Retype all of the listing exactly, passing over any picture you find.
== PROVIDED RECORDS ==
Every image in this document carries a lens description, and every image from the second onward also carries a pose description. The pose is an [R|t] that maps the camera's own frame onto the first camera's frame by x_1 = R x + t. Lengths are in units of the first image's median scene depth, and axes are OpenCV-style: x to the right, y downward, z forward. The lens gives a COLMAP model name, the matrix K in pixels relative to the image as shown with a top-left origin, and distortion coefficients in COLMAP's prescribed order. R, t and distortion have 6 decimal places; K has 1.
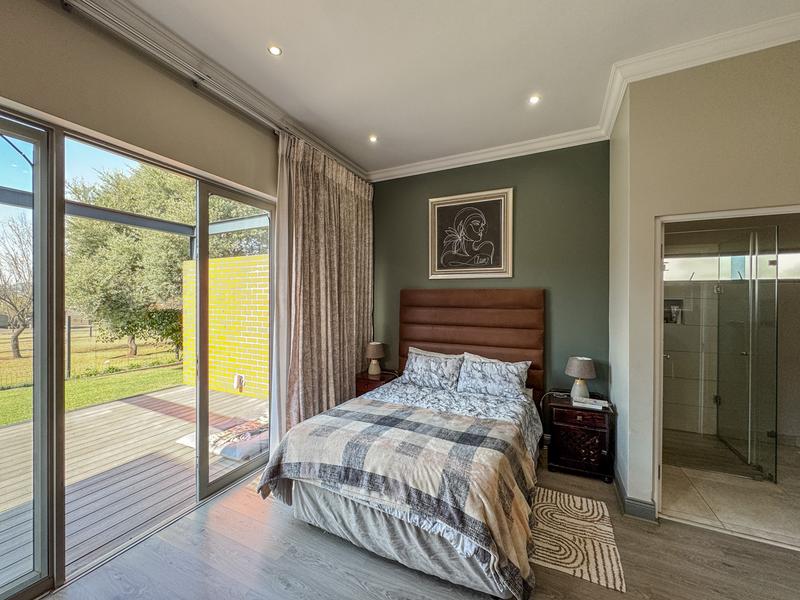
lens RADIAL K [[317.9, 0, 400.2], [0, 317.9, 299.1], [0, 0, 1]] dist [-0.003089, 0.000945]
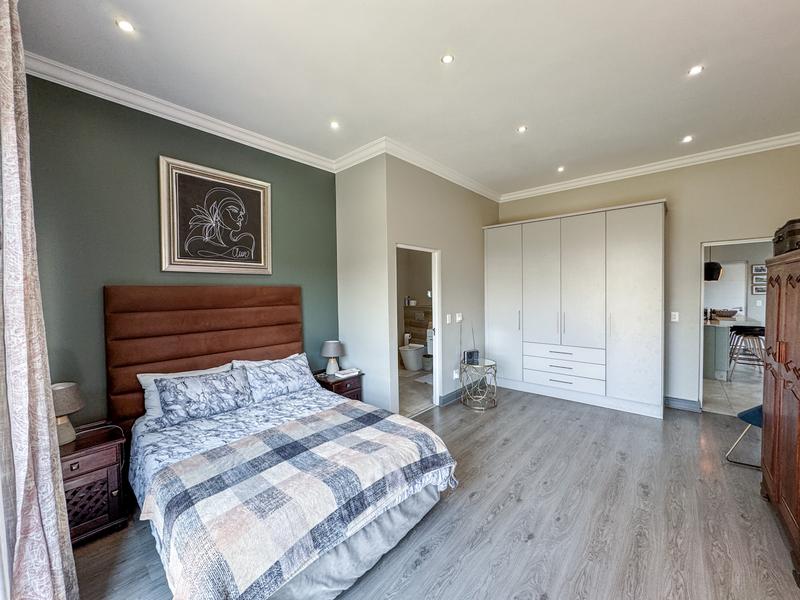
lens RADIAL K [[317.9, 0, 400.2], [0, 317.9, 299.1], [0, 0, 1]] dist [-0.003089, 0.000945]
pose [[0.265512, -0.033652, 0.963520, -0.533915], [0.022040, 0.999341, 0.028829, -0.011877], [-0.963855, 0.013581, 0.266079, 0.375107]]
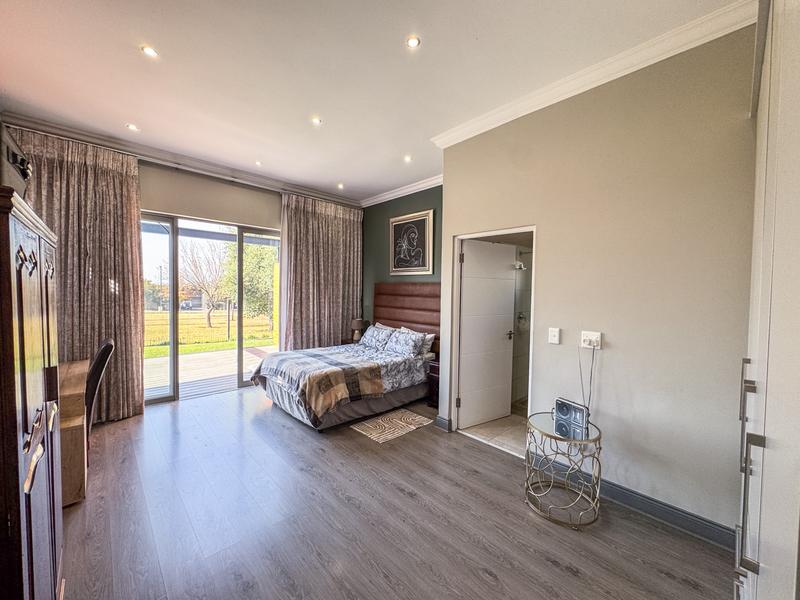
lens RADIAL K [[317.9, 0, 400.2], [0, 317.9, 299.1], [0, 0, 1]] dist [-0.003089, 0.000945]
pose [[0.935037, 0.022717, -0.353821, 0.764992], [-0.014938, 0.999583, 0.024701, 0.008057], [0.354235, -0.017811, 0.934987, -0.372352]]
===
__WRITTEN SOLUTION__
Every image in this document carries a lens description, and every image from the second onward also carries a pose description. The pose is an [R|t] that maps the camera's own frame onto the first camera's frame by x_1 = R x + t. Lengths are in units of the first image's median scene depth, and axes are OpenCV-style: x to the right, y downward, z forward. The lens gives a COLMAP model name, the matrix K in pixels relative to the image as shown with a top-left origin, and distortion coefficients in COLMAP's prescribed order. R, t and distortion have 6 decimal places; K has 1.
lens RADIAL K [[317.9, 0, 400.2], [0, 317.9, 299.1], [0, 0, 1]] dist [-0.003089, 0.000945]
lens RADIAL K [[317.9, 0, 400.2], [0, 317.9, 299.1], [0, 0, 1]] dist [-0.003089, 0.000945]
pose [[0.265512, -0.033652, 0.963520, -0.533915], [0.022040, 0.999341, 0.028829, -0.011877], [-0.963855, 0.013581, 0.266079, 0.375107]]
lens RADIAL K [[317.9, 0, 400.2], [0, 317.9, 299.1], [0, 0, 1]] dist [-0.003089, 0.000945]
pose [[0.935037, 0.022717, -0.353821, 0.764992], [-0.014938, 0.999583, 0.024701, 0.008057], [0.354235, -0.017811, 0.934987, -0.372352]]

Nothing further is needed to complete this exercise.